Jack mendekat Rose, mencium tengkuknya, membelai tangannya. Ah, tak lupa juga melingkarkan tangan di pinggang, mengeratkan pelukan. Rose, menyandarkan tubuhnya, membentangkan tangan, merasakan semilir angin laut yang membelai. Aku tersenyum, membayangkan itu. Tentu aku bahagia, jika suatu saat aku bisa melakukannya dengan, Cindy, perempuan yang menyiramkan embun di tengah kegersangan hatiku.
"Senyam-senyum aja, kenapa?" Rein mengagetkanku.
"Ganggu aja.
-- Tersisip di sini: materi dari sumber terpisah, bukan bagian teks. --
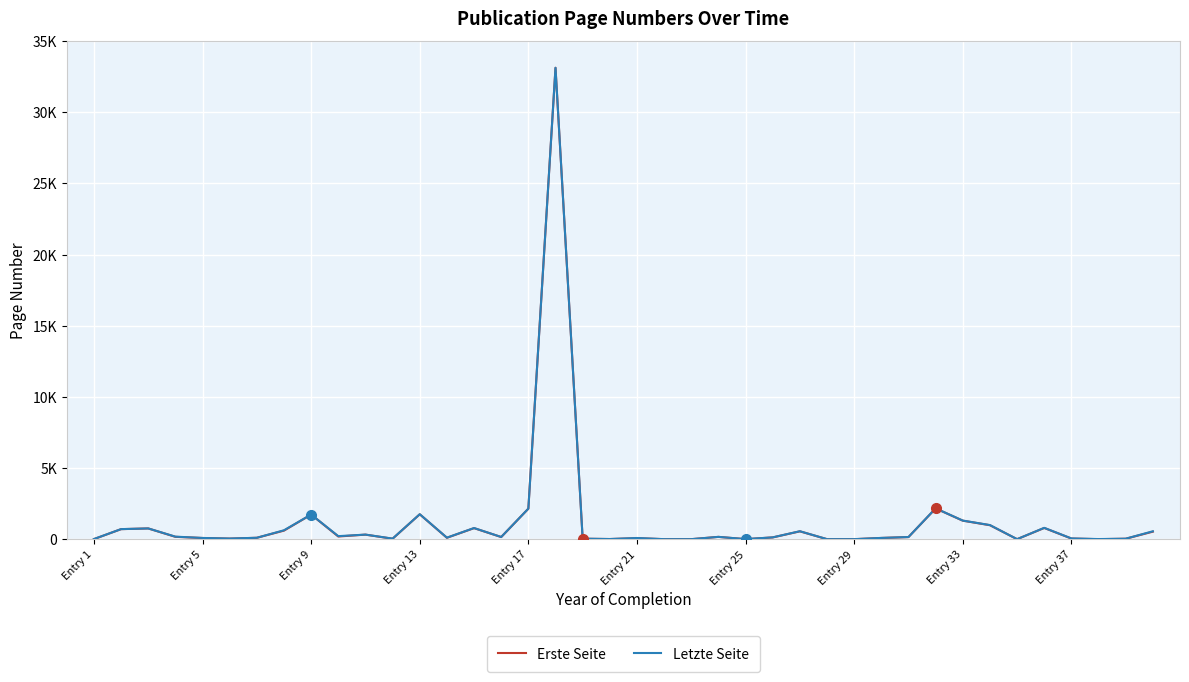

Reading left to right, list all the values displayed in this chart.

Erste Seite: 4	704	754	164	82	39	97	601	1727	187	318	31	1748	97	775	149	2141	33119	31	9	69	0	0	160	1	123	549	0	0	85	147	2160	1299	980	0	787	44	1	30	527
Letzte Seite: 9	706	754	177	85	44	98	625	1730	212	321	38	1753	106	782	154	2145	33119	34	9	82	0	0	162	5	126	558	0	0	88	150	2166	1306	991	0	796	51	7	32	554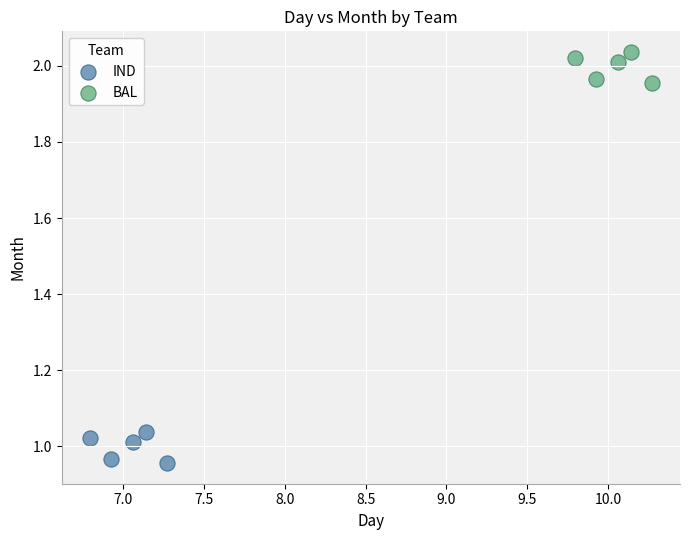

Which series contains the lowest Y value?

IND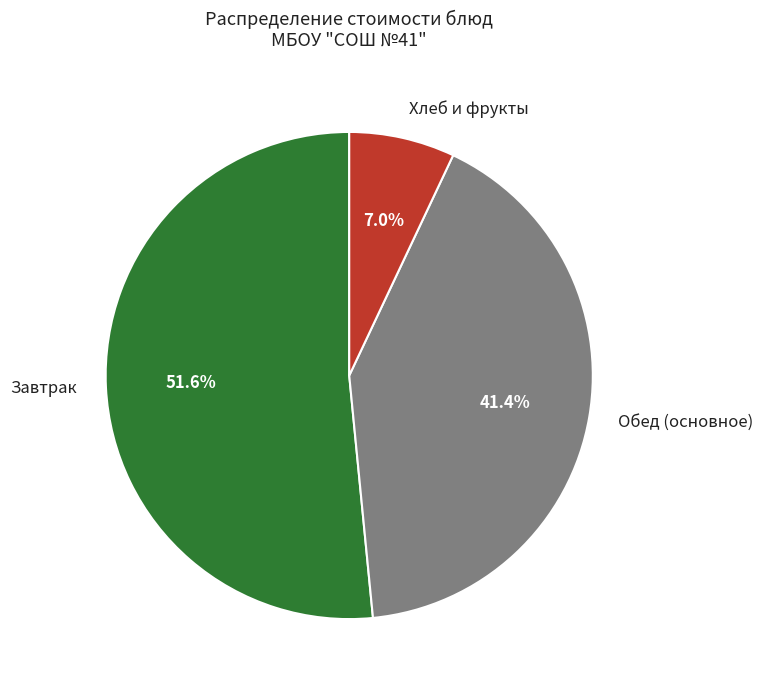

Is the sum of Обед (основное) and Завтрак greater than half?

Yes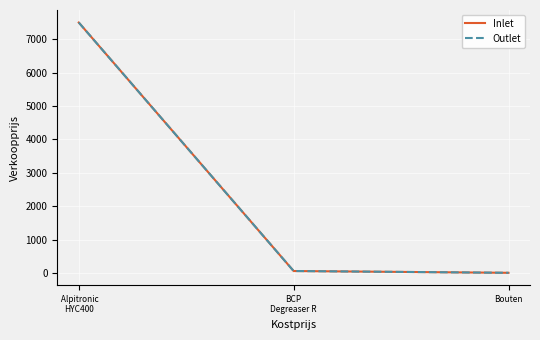

List the labels in order of Outlet value, smallest first.

Bouten, BCP
Degreaser R,  Alpitronic
HYC400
Orang lagi asyik, ah!" gerutuku.
"Khayal aja kamu. Sana, temui, Cindy. Kan dekat!"
"Ah, nggak, kok. Siapa juga yang membayangkan, Cindy?"
"Terus?"
 "Ya, bukan, Cindy. Dia bukan tipeku," jawabku santai.
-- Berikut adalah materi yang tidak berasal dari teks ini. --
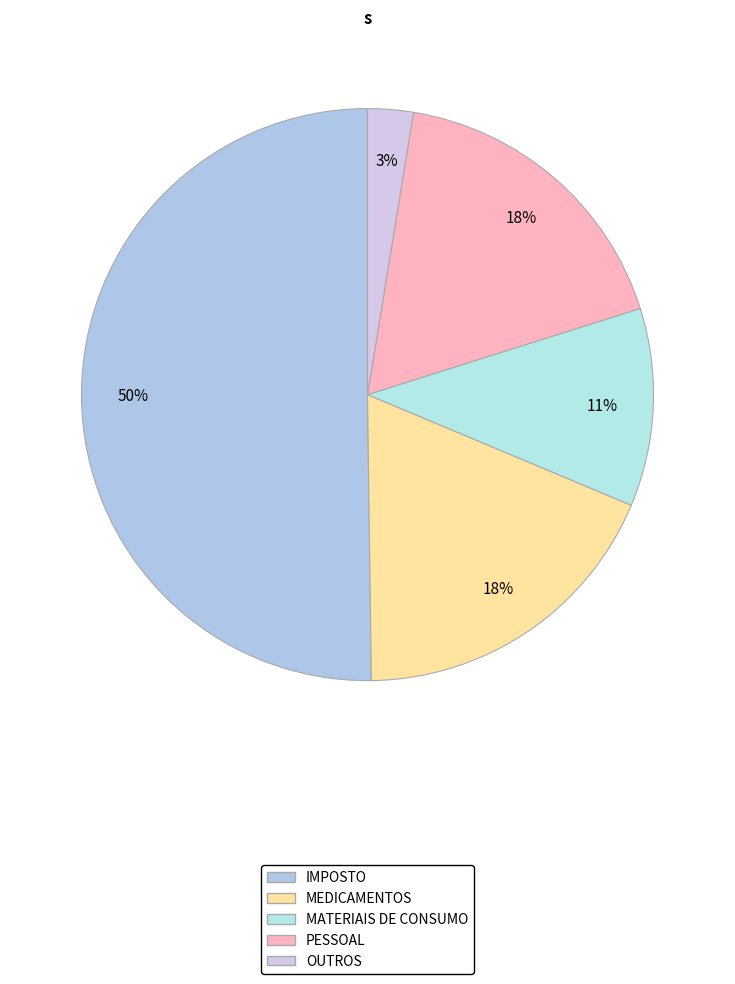

How many slices are in this pie chart?

5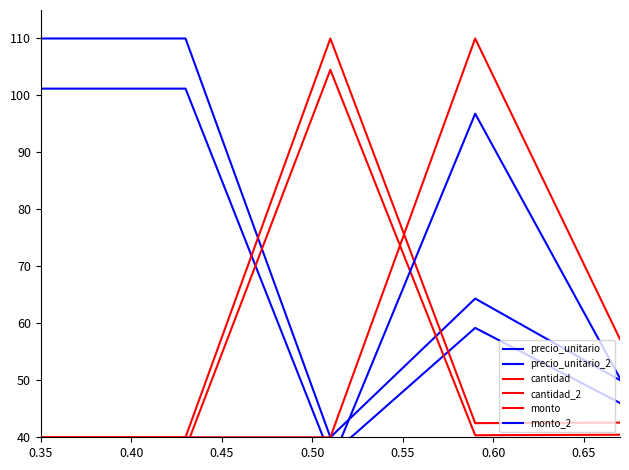

How many lines are shown in the chart?

6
"Serius?" Rein memastikan.
Aku mengangguk. Rein sibuk dengan ponselnya, menghubungi seseorang.
"Anto, halo. Aku sudah tanya Rein, katanya Cindy bukan tipenya," telepon Rein.
"Beneran? Ya sudah, aku hubungi, Cindy, malam mingguan di bioskop!" jawab Anto dari seberang.
"Kamu kenapa? Kok pucat?" tanya Rein padaku.
"Tidak apa-apa, mungkin capek seharian kerja tugas kampus," jawabku mencoba berbohong.
"Dari lama, Anto mengagumi, Cindy. Selama ini tidak enak saja sama kamu," jelas Rein.